> _Information supplied_
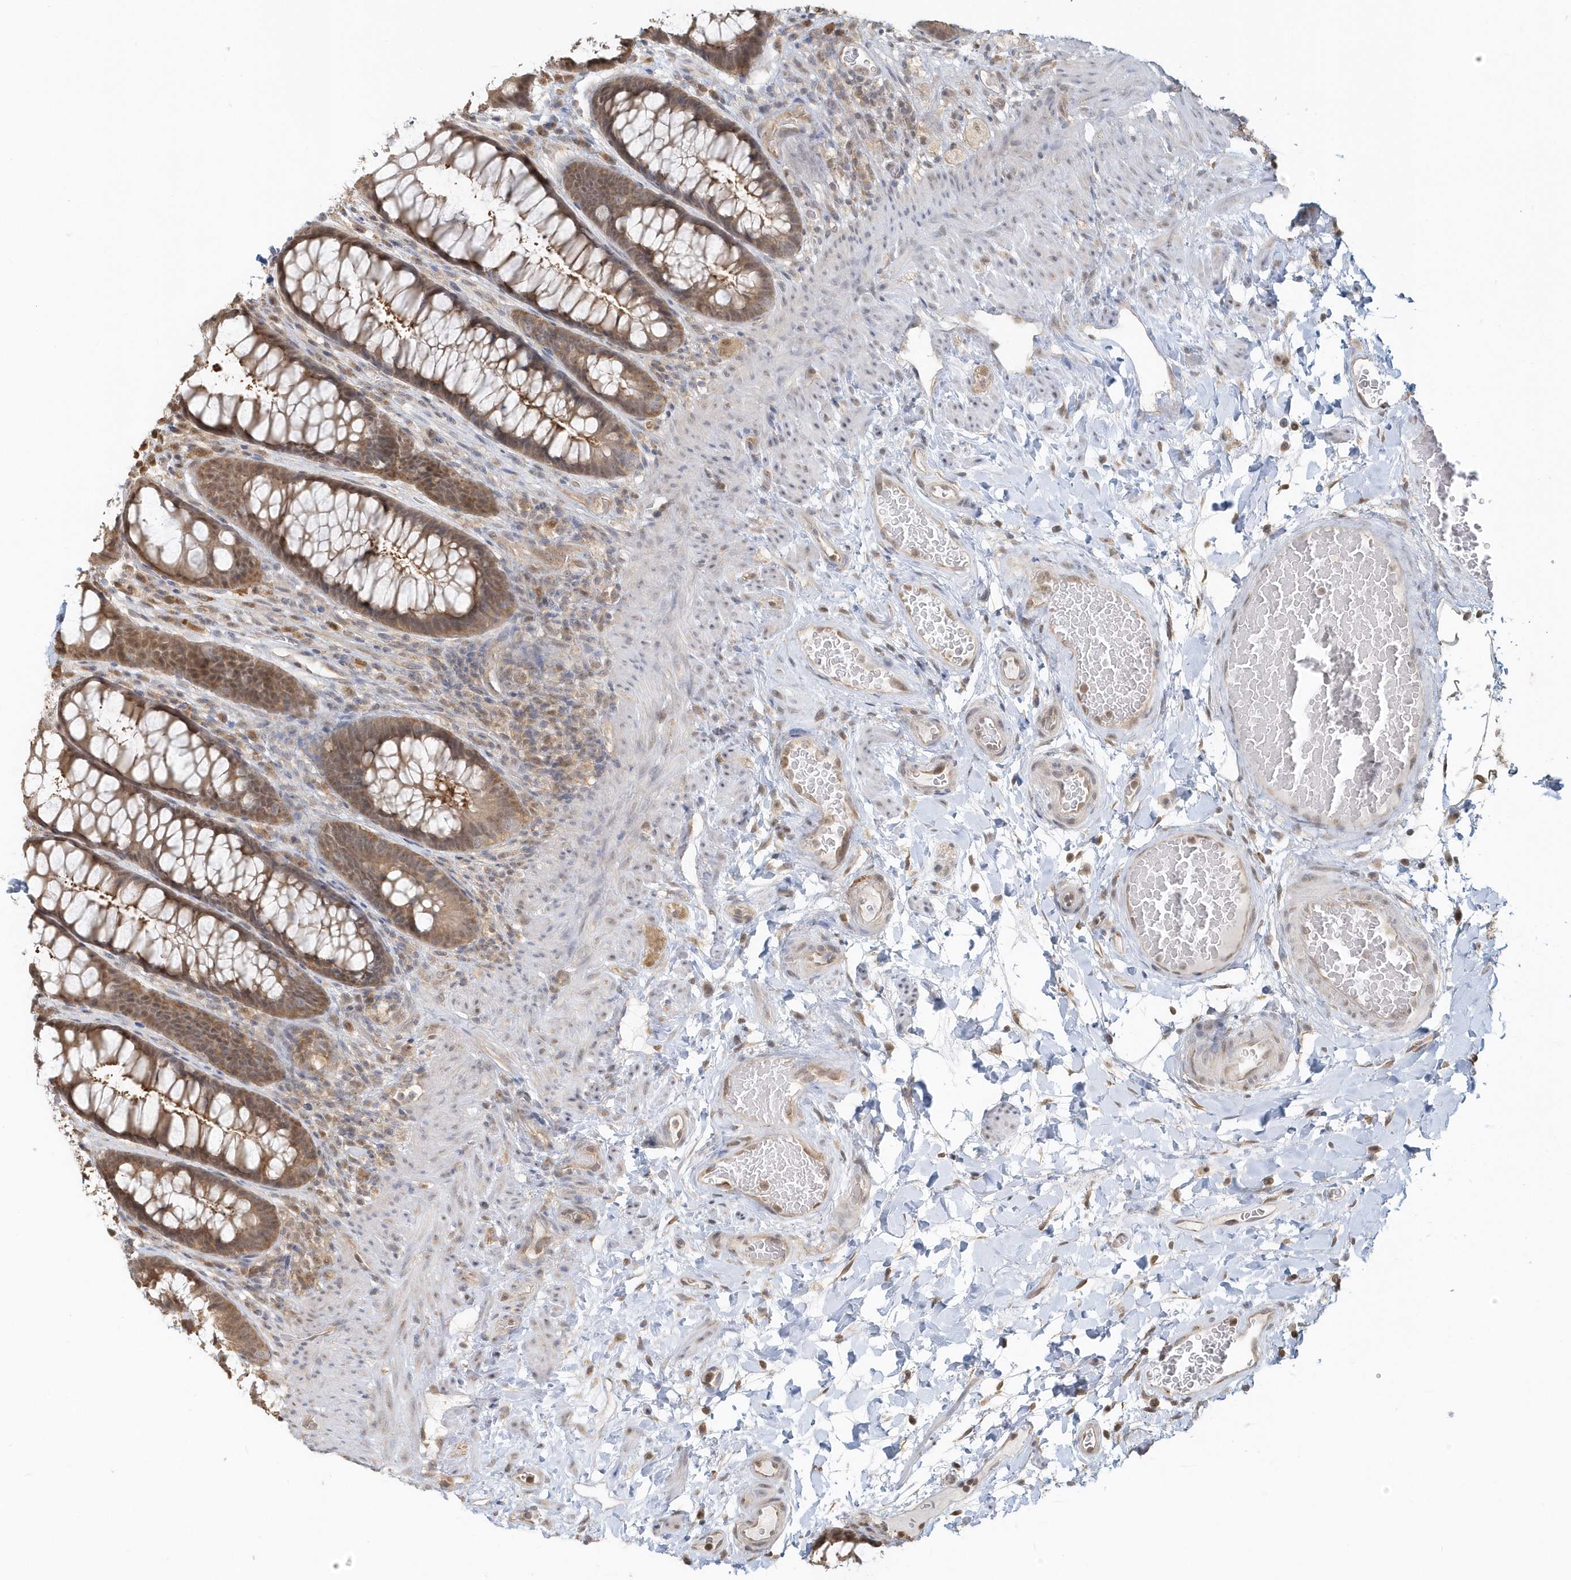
{"staining": {"intensity": "moderate", "quantity": ">75%", "location": "cytoplasmic/membranous,nuclear"}, "tissue": "rectum", "cell_type": "Glandular cells", "image_type": "normal", "snomed": [{"axis": "morphology", "description": "Normal tissue, NOS"}, {"axis": "topography", "description": "Rectum"}], "caption": "Rectum stained with a protein marker shows moderate staining in glandular cells.", "gene": "PSMD6", "patient": {"sex": "female", "age": 46}}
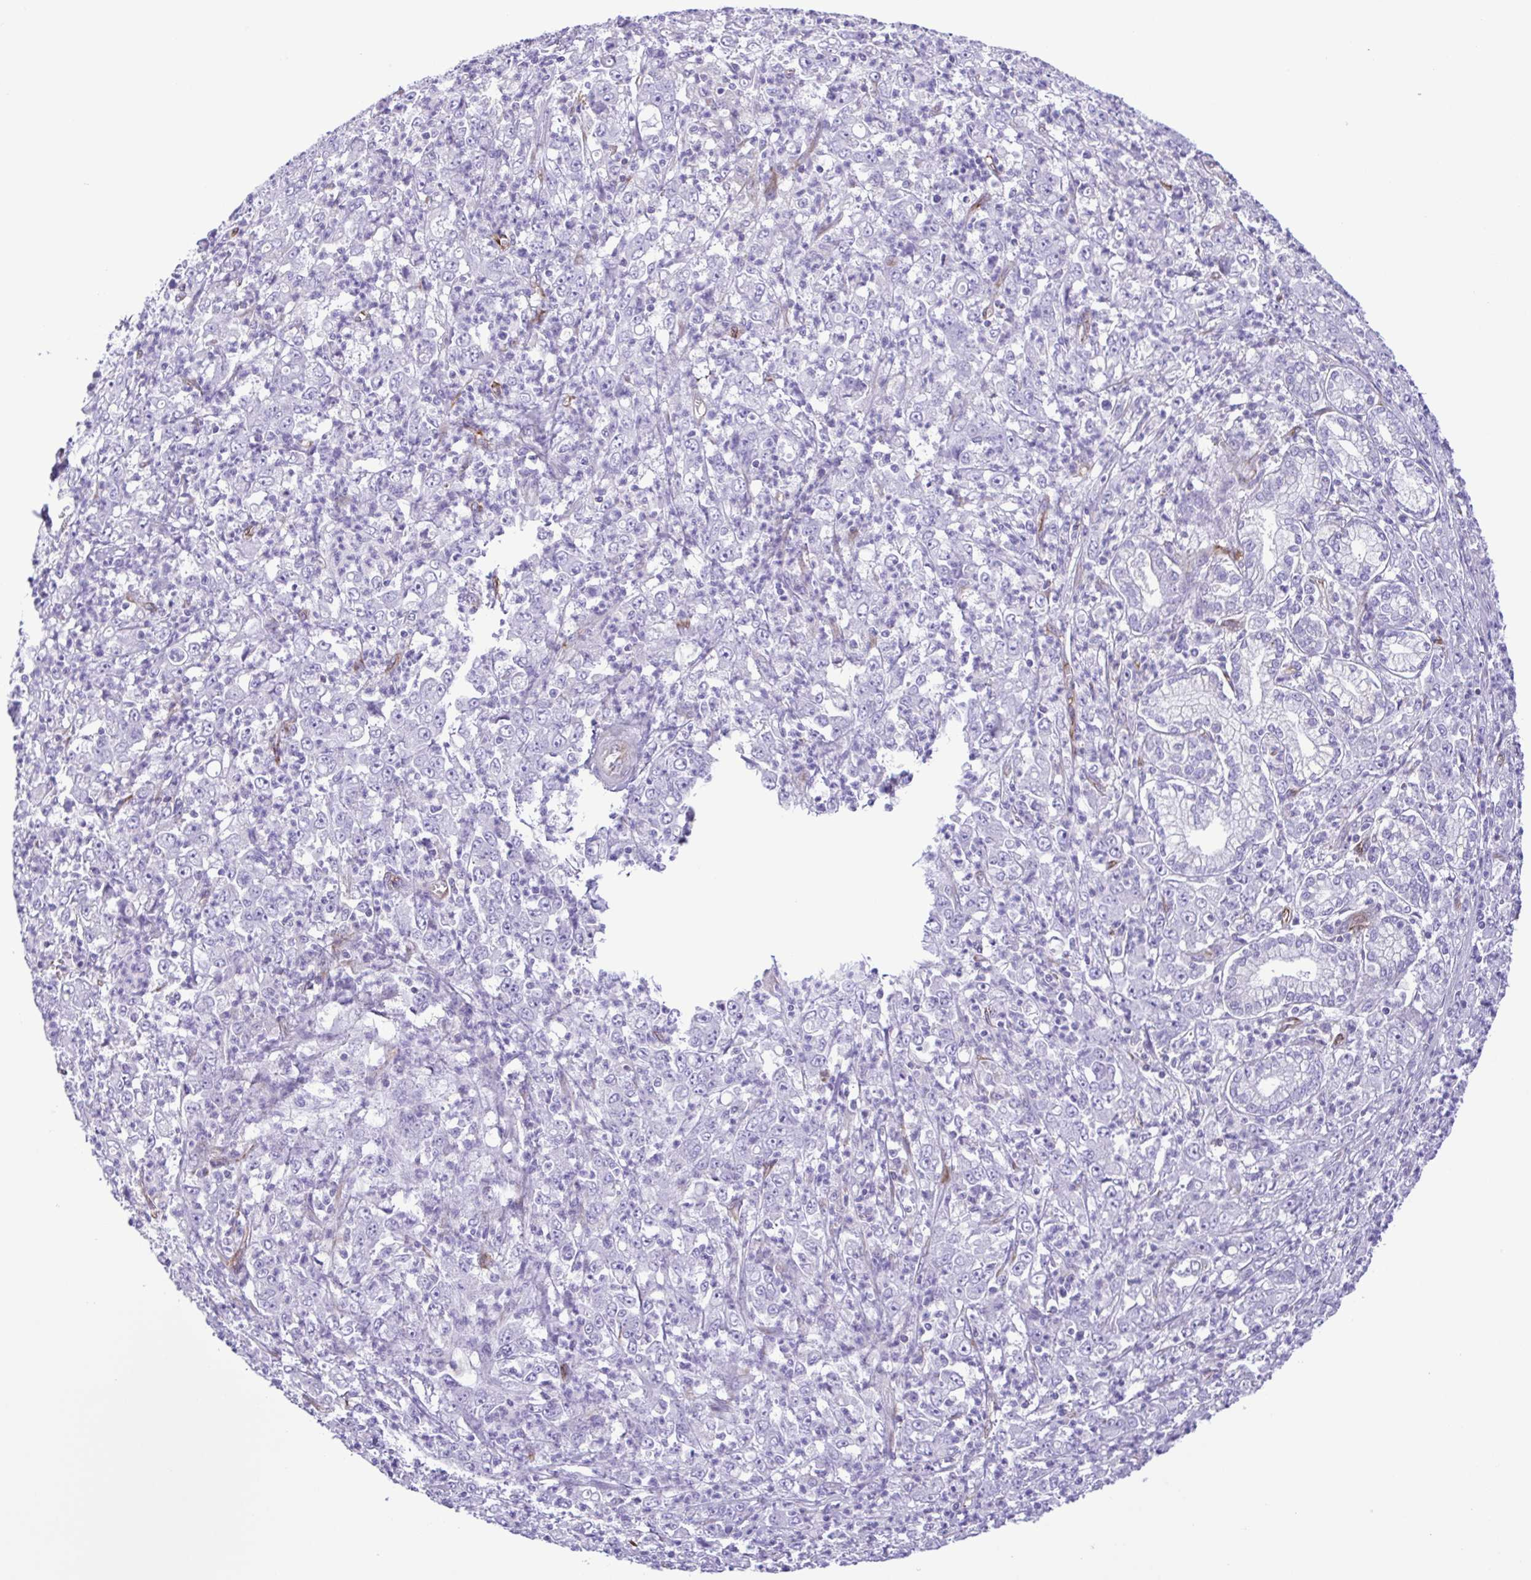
{"staining": {"intensity": "negative", "quantity": "none", "location": "none"}, "tissue": "stomach cancer", "cell_type": "Tumor cells", "image_type": "cancer", "snomed": [{"axis": "morphology", "description": "Adenocarcinoma, NOS"}, {"axis": "topography", "description": "Stomach, lower"}], "caption": "IHC of adenocarcinoma (stomach) reveals no staining in tumor cells.", "gene": "FLT1", "patient": {"sex": "female", "age": 71}}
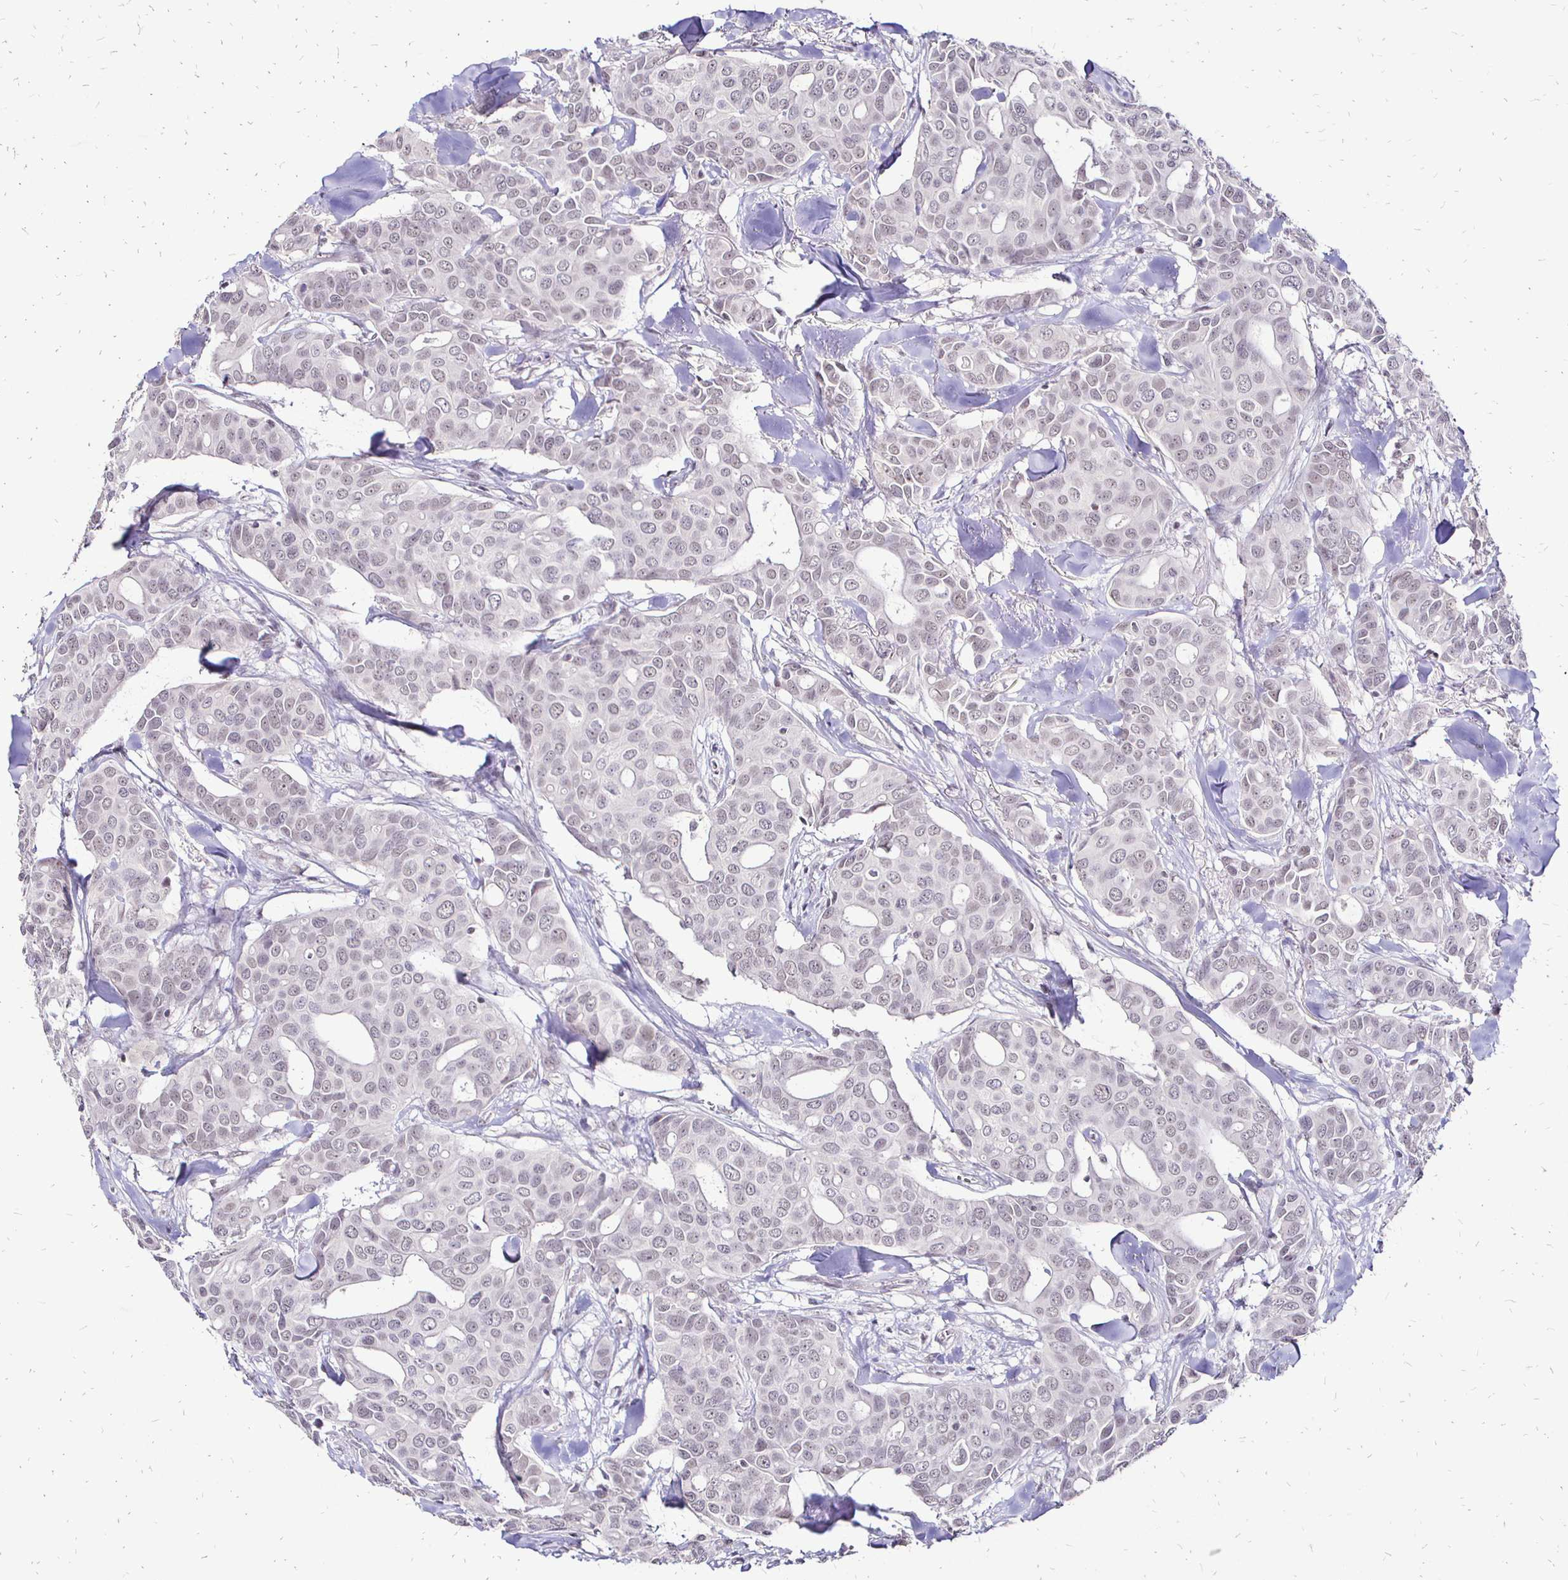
{"staining": {"intensity": "negative", "quantity": "none", "location": "none"}, "tissue": "breast cancer", "cell_type": "Tumor cells", "image_type": "cancer", "snomed": [{"axis": "morphology", "description": "Duct carcinoma"}, {"axis": "topography", "description": "Breast"}], "caption": "Immunohistochemical staining of breast cancer (infiltrating ductal carcinoma) displays no significant expression in tumor cells.", "gene": "SIN3A", "patient": {"sex": "female", "age": 54}}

> _What you have to do_
Where a picture appears in the material above, skip it, and print the rest exactly.

> _Answer box_
{"staining": {"intensity": "moderate", "quantity": ">75%", "location": "cytoplasmic/membranous,nuclear"}, "tissue": "rectum", "cell_type": "Glandular cells", "image_type": "normal", "snomed": [{"axis": "morphology", "description": "Normal tissue, NOS"}, {"axis": "topography", "description": "Rectum"}], "caption": "Rectum stained with a protein marker shows moderate staining in glandular cells.", "gene": "PSMD6", "patient": {"sex": "female", "age": 46}}
{"staining": {"intensity": "negative", "quantity": "none", "location": "none"}, "tissue": "stomach cancer", "cell_type": "Tumor cells", "image_type": "cancer", "snomed": [{"axis": "morphology", "description": "Adenocarcinoma, NOS"}, {"axis": "topography", "description": "Stomach, lower"}], "caption": "IHC of adenocarcinoma (stomach) reveals no staining in tumor cells.", "gene": "FLT1", "patient": {"sex": "female", "age": 71}}
{"staining": {"intensity": "negative", "quantity": "none", "location": "none"}, "tissue": "breast cancer", "cell_type": "Tumor cells", "image_type": "cancer", "snomed": [{"axis": "morphology", "description": "Duct carcinoma"}, {"axis": "topography", "description": "Breast"}], "caption": "Immunohistochemical staining of breast cancer (infiltrating ductal carcinoma) displays no significant expression in tumor cells.", "gene": "SIN3A", "patient": {"sex": "female", "age": 54}}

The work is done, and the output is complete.